This post is part of a blog series I am editing, which announces the release of selected new works in African American History and African Diaspora Studies. Today is the official release date for North of Dixie: Civil Rights Photography Beyond the South, published by the J. Paul Getty Museum.
The author of North of Dixie is Mark Speltz. He is an author and public historian who researches and writes about civil rights era photography, vernacular architecture, and Wisconsin culture and history. His most recent publication is “Beyond the Spectacle: Photography and Milwaukee’s Open Housing Marches,” Wisconsin Magazine of History (Spring 2016). Speltz has worked as a freelance researcher on exhibitions for the Ellis Island Immigration Museum and Milwaukee Institute of Art and Design and has authored two previous books. He is currently a senior historian at American Girl in Madison, Wisconsin. Follow Speltz on Twitter @mespeltz.
The story of the civil rights movement is typically illustrated with photographs from southern cities like Birmingham and Selma. These well-known images paint an important but incomplete picture. The struggle for racial equality reached across the nation, where activists fought campaigns against segregation, police brutality, and job discrimination in cities from New York and Detroit to Seattle and Los Angeles. With over one hundred images, many never before published, North of Dixie offers a complex and inclusive view of the civil rights era in America.
The photographers, some of who were activists, include Bob Adelman, Ruth-Marion Baruch, Don Hogan Charles, Diana Davies, Doris Derby, Jack Franklin, Leonard Freed, Charles “Teenie” Harris, Declan Haun, Matt Heron, Julius Lester, Gordon Parks, Stephen Shames, Morgan and Marvin Smith, Maria Varela, and many others.
Photography played an important role in the civil rights movement. It inspired activists, galvanized public support, and compelled local and national politicians to act. It also provided the movement’s opponents with tools for surveillance and repression. The photographs in North of Dixie reveal stories that have been largely lost to public memory. Taken between 1938 and 1975 in more than twenty-five cities, they remind us of the diverse groups of people who fought for freedom and social change in their communities.
“As the overwhelming negative issues of race persist in tearing away at the soul of our nation, America needs to be more enlightened on the history of this subject and how it continues to demand resolve morally and politically. As Dr. King often said, ‘If the issue of race is not squarely debated and favorably brought to closure this nation will not survive.’ North of Dixie makes this tragic story of our nation worthy of our attention. It helps us understand the ways in which this tragedy can be addressed. This opportunity should not be missed.” —Harry Belafonte, singer, actor, and social activist
Ibram X. Kendi: Tell us a little bit about how and why you produced North of Dixie.

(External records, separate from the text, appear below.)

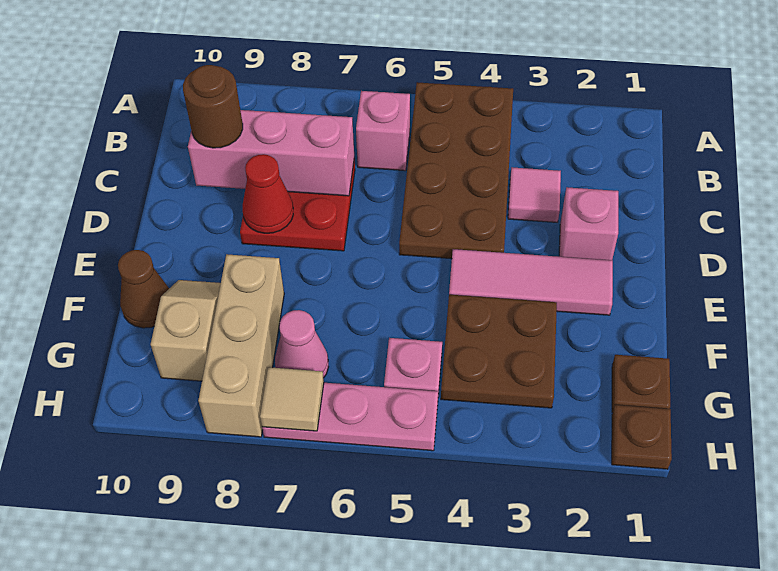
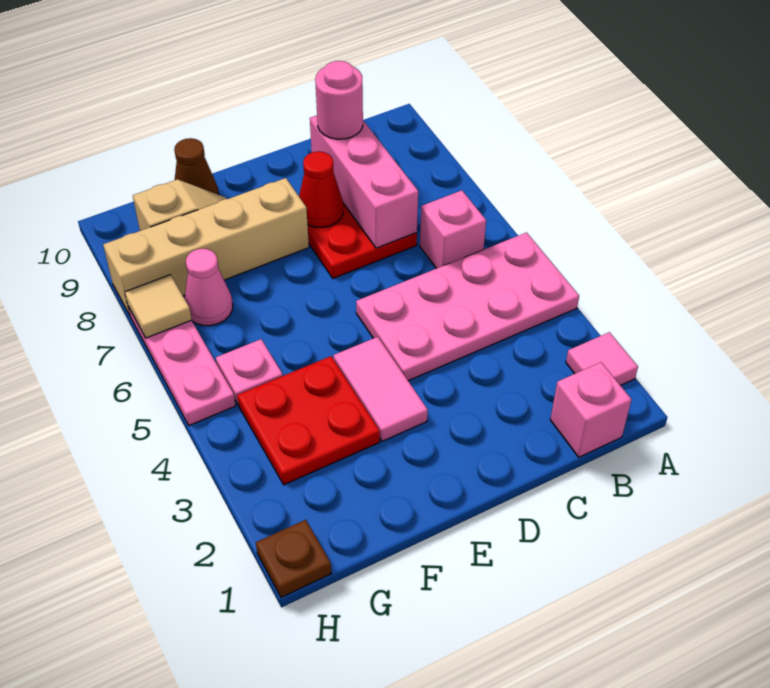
brown plate A4:D5 level 1 -> pink plate A4:D5 level 1
pink tile C3 level 1 -> pink tile A2 level 1
brown round brick C9 level 3 -> pink round brick C9 level 3
pink brick D2 level 1 -> pink brick B1 level 1
pink tile E2:E4 level 1 -> pink tile E3:E4 level 1
brown plate F3:G4 level 1 -> red plate F3:G4 level 1
tan brick F8:H8 level 1 -> tan brick E8:H8 level 1
brown plate G1 level 1 -> none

Mark Speltz: North of Dixie was born out of graduate school studies in which I explored the visual narrative of Milwaukee’s struggle for civil rights. After working my way through the local newspaper photograph morgue and interviewing photographers who covered the contested 1967-1968 open housing marches, I turned to the standard works on civil rights era photography and touring exhibitions for documentation of other campaigns in the North and West. It became clear that the local activism that took place in the North, West, and beyond was all but absent in the way we characterize, teach, and remember the era. The absence of pictures in common circulation convinced me that the visual story of the movement up north and beyond Dixie still needed to be told.
North of Dixie is a small effort to recast the visual narrative of the freedom struggle. I worked to bring the broad, nationwide struggle for black freedom into sharper view by highlighting lesser-known but equally inspiring stories from Los Angeles to Harlem and coast to coast. I often describe the book as a visual companion to the last two decades of groundbreaking scholarship that helped to identify the early roots of local struggles for equality and shined a light on innovative groups, inspiring leaders, and ordinary citizens.
My deliberate attempt to utilize lesser-known pictures led me to all kinds of newspaper morgues, libraries, and archives including the Library of Congress, Chicago History Museum, Wisconsin Historical Society, Schomburg Center, Getty Museum, and Getty Research Institute. I worked directly with well-known photographers, including Bob Adelman, Bob Fitch, Art Shay and Doris Derby, and viewed hundreds of unpublished works by Charles Brittin, Charles “Teenie” Harris, and Gordon Parks. It was a true pleasure to look through the lenses of so many talented photographers—including photojournalists, activists, artists, and amateurs—in an effort to create a more expansive view of how we understand and see the civil rights era.